__Instructions for the task__:
Could you output each line below precisely as it stands, without the images?

__Information__:
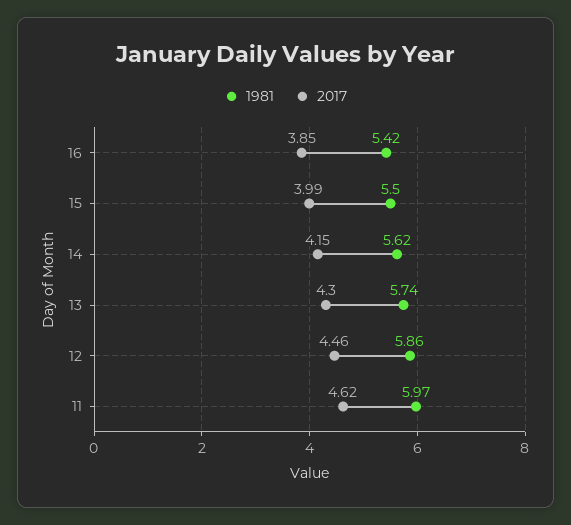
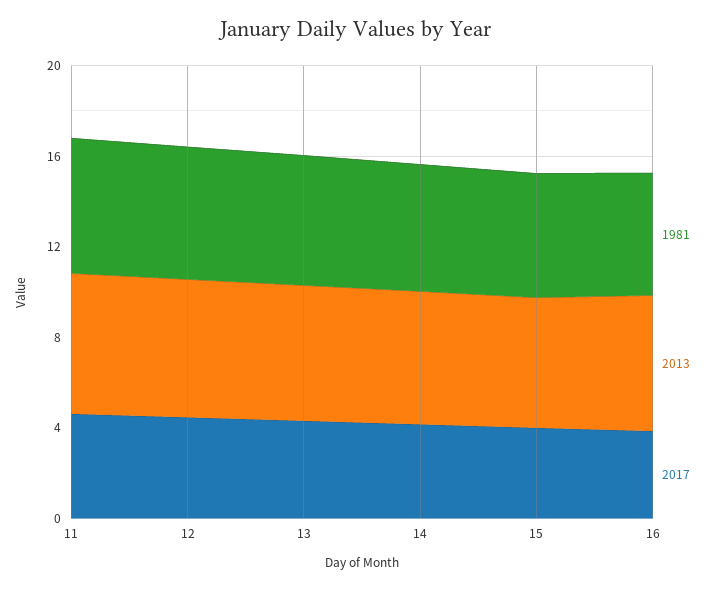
  {
    "1981": {
      "16": 5.42,
      "15": 5.5,
      "14": 5.62,
      "13": 5.74,
      "12": 5.86,
      "11": 5.97
    },
    "2017": {
      "16": 3.85,
      "15": 3.99,
      "14": 4.15,
      "13": 4.3,
      "12": 4.46,
      "11": 4.62
-   }
+   },
+   "2013": {
+     "11": 6,
+     "12": 6,
+     "13": 6,
+     "14": 6,
+     "15": 6,
+     "16": 6
+   }
  }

__Exercise solution__:
  {
    "1981": {
      "16": 5.42,
      "15": 5.5,
      "14": 5.62,
      "13": 5.74,
      "12": 5.86,
      "11": 5.97
    },
    "2017": {
      "16": 3.85,
      "15": 3.99,
      "14": 4.15,
      "13": 4.3,
      "12": 4.46,
      "11": 4.62
-   }
+   },
+   "2013": {
+     "11": 6,
+     "12": 6,
+     "13": 6,
+     "14": 6,
+     "15": 6,
+     "16": 6
+   }
  }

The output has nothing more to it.